We enumerate easy paths between APP and apoptosis to discover mechanistic routes and establish key intermediates. Itemizing all predecessors of apoptosis additionally reveals us which components could set off cell dying.

print("n8. Knowledge Export and Visualization")
print("-" * 35)


adj_matrix = nx.adjacency_matrix(graph)
node_labels = [str(node) for node in graph.nodes()]

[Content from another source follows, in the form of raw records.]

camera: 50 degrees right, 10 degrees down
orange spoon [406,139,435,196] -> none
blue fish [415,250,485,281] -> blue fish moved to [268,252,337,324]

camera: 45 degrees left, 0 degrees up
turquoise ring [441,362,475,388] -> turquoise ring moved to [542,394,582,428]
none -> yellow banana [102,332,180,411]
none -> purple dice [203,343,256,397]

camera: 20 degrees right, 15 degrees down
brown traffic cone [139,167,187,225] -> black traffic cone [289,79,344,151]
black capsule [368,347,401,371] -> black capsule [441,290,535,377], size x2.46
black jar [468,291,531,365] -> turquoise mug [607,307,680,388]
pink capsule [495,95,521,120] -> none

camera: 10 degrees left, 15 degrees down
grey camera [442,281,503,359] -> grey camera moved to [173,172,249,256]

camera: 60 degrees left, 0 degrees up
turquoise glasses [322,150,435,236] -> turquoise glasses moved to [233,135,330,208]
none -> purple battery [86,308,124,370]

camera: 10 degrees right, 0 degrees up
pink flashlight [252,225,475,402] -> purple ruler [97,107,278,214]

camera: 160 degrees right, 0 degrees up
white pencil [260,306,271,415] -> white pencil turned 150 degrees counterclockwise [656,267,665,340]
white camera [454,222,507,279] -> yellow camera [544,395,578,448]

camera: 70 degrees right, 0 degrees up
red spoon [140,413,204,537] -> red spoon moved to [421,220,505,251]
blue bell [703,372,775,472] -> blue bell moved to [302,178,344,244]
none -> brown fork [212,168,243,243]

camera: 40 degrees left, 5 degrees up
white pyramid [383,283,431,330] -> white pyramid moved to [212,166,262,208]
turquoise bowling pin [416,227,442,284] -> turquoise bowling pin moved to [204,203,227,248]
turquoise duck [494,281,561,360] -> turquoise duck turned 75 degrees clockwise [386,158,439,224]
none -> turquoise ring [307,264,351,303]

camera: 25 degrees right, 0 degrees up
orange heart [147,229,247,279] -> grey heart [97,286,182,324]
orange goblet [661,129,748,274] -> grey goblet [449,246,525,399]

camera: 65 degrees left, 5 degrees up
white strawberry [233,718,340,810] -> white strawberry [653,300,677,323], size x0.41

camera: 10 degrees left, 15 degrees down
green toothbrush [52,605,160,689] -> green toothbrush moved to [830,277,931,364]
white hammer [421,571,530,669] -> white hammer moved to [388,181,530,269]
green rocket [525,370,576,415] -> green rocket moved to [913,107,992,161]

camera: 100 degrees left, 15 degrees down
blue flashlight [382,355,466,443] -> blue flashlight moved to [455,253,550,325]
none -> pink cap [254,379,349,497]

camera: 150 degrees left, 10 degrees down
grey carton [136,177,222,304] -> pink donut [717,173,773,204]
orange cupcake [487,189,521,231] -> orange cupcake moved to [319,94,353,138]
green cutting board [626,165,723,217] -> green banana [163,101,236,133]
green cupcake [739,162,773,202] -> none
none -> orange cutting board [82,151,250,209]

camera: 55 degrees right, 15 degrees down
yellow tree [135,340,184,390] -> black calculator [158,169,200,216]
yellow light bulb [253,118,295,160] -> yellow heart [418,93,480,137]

plt.determine(figsize=(12, 8))


plt.subplot(2, 2, 1)
pos = nx.spring_layout(graph, okay=2, iterations=50)
nx.draw(graph, pos, with_labels=False, node_color="lightblue",
       node_size=1000, font_size=8, font_weight="daring")
plt.title("BEL Community Graph")


plt.subplot(2, 2, 2)
centralities = record(degree_centrality.values())
plt.hist(centralities, bins=10, alpha=0.7, shade="inexperienced")
plt.title("Diploma Centrality Distribution")
plt.xlabel("Centrality")
plt.ylabel("Frequency")


plt.subplot(2, 2, 3)
features = record(node_types.keys())
counts = record(node_types.values())
plt.pie(counts, labels=features, autopct="%1.1f%%", startangle=90)
plt.title("Node Kind Distribution")


plt.subplot(2, 2, 4)
relations = record(edge_types.keys())
rel_counts = record(edge_types.values())
plt.bar(relations, rel_counts, shade="orange", alpha=0.7)
plt.title("Relationship Sorts")
plt.xlabel("Relation")
plt.ylabel("Rely")
plt.xticks(rotation=45)


plt.tight_layout()
plt.present()

We put together adjacency matrices and node labels for downstream use and generate a multi-panel determine displaying the community construction, centrality distributions, node-type proportions, and edge-type counts. These visualizations carry our BEL graph to life, supporting a deeper organic interpretation.

On this tutorial, now we have demonstrated the ability and suppleness of PyBEL for modeling complicated organic techniques. We confirmed how simply one can assemble a curated white-box graph of Alzheimer’s illness interactions, carry out network-level analyses to establish key hub nodes, and extract biologically significant subgraphs for centered research. We additionally coated important practices for literature proof mining and ready knowledge constructions for compelling visualizations. As a subsequent step, we encourage you to increase this framework to your pathways, integrating further omics knowledge, working enrichment exams, or coupling the graph with machine-learning workflows.

Try the Codes right here. All credit score for this analysis goes to the researchers of this challenge. Additionally, be happy to observe us on Twitter and don’t overlook to hitch our 100k+ ML SubReddit and Subscribe to our E-newsletter.

Sana Hassan, a consulting intern at Marktechpost and dual-degree scholar at IIT Madras, is captivated with making use of expertise and AI to deal with real-world challenges. With a eager curiosity in fixing sensible issues, he brings a recent perspective to the intersection of AI and real-life options.